ARBEITSAUFTRAG 1: Ersetze in den Datensätzen von der Zeile mit "(다이, 2022-04-22, BTC-DAI)](BTC-DAI-daily-candle-10days.html)" bis einschließlich zum Ende der Datensätze "BTC-DAI" durch "KRW-DAI" und lass alles andere unverändert. Gib nur diese Zeilen wieder.

Stefan Jäger lebt heute mit seinen 83 Jahren noch voller Rüstigkeit und Schaffenslust in Hatzfeld. Ihn verbindet eine gute Freundschaft mit dem ebenfalls in Hatzfeld lebenden Dichternestor der Banater Schwaben Peter Jung. Beider Leben verläuft still und (…?) abseits von der Banater schwäbischen Gesellschaft. Jäger erhielt für seine „realistischen malerischen Schöpfungen den Arbeitsorden der Rumänischen Volksrepublik und bezieht ein angemessenes Ruhegehalt. Wir hier bedauern nur aus ganzem Herzen, dass der Eiserne Vorhang auch die Welt der Kultur und der (…?) trennt. Die Kunst Jägers fände hier viele Freunde. Manches Bild und manche Zeichnung würde, hier gewiss die Wohnung seiner Landsleute bereichern. So dürfen wir uns immer freuen, wenn wir gelegentlich einem der geretteten Bilder begegnen. Dann kommt einem aber immer das „Gebet für die Maler“ von Wilhelm Franke auf die Lippen, in dem es heißt:

„Nicht für mich bitte ich –
für meine liebsten Brüder, die Maler!

Quelltexte formatierter Dokumente:

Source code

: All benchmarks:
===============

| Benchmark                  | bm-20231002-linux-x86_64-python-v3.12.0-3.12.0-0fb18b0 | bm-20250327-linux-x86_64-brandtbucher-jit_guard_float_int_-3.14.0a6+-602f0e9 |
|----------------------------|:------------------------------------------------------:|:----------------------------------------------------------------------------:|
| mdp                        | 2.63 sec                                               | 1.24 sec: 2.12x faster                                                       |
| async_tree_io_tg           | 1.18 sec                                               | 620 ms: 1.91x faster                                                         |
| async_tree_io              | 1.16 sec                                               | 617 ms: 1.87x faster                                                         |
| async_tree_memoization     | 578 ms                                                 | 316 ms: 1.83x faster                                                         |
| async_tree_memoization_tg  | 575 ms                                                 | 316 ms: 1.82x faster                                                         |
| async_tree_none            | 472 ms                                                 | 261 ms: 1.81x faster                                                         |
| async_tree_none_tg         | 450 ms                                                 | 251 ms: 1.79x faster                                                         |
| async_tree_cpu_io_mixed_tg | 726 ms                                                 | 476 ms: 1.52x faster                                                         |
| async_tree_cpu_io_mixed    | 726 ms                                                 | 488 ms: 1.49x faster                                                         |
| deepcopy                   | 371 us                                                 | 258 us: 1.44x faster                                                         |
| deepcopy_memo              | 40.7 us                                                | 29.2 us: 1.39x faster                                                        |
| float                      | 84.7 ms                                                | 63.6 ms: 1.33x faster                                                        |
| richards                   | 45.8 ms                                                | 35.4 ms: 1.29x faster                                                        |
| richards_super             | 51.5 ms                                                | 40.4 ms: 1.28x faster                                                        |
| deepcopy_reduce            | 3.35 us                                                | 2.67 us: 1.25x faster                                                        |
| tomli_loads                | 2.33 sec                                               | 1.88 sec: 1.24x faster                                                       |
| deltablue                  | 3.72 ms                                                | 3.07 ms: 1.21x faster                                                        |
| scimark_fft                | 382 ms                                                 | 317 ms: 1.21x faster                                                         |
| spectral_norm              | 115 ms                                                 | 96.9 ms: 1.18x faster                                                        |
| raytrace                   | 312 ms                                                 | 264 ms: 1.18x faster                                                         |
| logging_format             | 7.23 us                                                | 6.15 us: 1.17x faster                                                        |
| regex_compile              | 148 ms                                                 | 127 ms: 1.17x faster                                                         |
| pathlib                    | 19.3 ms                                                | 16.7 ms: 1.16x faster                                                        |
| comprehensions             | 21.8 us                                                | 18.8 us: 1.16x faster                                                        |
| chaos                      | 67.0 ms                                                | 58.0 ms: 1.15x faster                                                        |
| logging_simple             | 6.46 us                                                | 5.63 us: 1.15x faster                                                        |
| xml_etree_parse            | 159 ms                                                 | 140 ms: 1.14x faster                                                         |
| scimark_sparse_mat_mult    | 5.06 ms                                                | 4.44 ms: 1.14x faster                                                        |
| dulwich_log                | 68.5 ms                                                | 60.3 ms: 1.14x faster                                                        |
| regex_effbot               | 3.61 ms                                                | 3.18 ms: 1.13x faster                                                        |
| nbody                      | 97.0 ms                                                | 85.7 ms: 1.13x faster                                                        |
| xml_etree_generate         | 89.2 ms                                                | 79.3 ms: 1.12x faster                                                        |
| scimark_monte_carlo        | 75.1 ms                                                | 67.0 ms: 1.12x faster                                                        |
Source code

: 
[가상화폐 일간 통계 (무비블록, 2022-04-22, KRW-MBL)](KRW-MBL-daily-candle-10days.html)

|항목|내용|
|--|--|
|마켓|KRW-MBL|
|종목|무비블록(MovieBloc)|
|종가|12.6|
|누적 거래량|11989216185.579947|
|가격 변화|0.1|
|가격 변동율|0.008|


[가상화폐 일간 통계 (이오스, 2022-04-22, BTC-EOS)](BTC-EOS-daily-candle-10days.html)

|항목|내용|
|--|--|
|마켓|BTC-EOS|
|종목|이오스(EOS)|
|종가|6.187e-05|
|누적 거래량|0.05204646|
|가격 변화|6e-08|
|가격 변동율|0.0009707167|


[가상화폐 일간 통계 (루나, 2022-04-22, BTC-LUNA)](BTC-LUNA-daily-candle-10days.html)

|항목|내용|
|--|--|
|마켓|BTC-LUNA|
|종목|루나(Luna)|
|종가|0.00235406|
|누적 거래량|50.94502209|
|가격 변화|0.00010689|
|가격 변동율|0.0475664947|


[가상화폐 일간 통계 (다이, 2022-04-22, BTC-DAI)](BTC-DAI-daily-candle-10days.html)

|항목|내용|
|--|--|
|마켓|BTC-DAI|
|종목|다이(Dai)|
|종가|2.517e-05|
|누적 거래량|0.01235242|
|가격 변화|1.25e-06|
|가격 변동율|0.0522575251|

ARBEITSAUFTRAG 2: Nenne alle Personen, die im Auszug über Stefan Jäger namentlich erwähnt werden.

ANTWORT 1:
[가상화폐 일간 통계 (다이, 2022-04-22, KRW-DAI)](KRW-DAI-daily-candle-10days.html)

|항목|내용|
|--|--|
|마켓|KRW-DAI|
|종목|다이(Dai)|
|종가|2.517e-05|
|누적 거래량|0.01235242|
|가격 변화|1.25e-06|
|가격 변동율|0.0522575251|

ANTWORT 2: Stefan Jäger, Peter Jung, Wilhelm Franke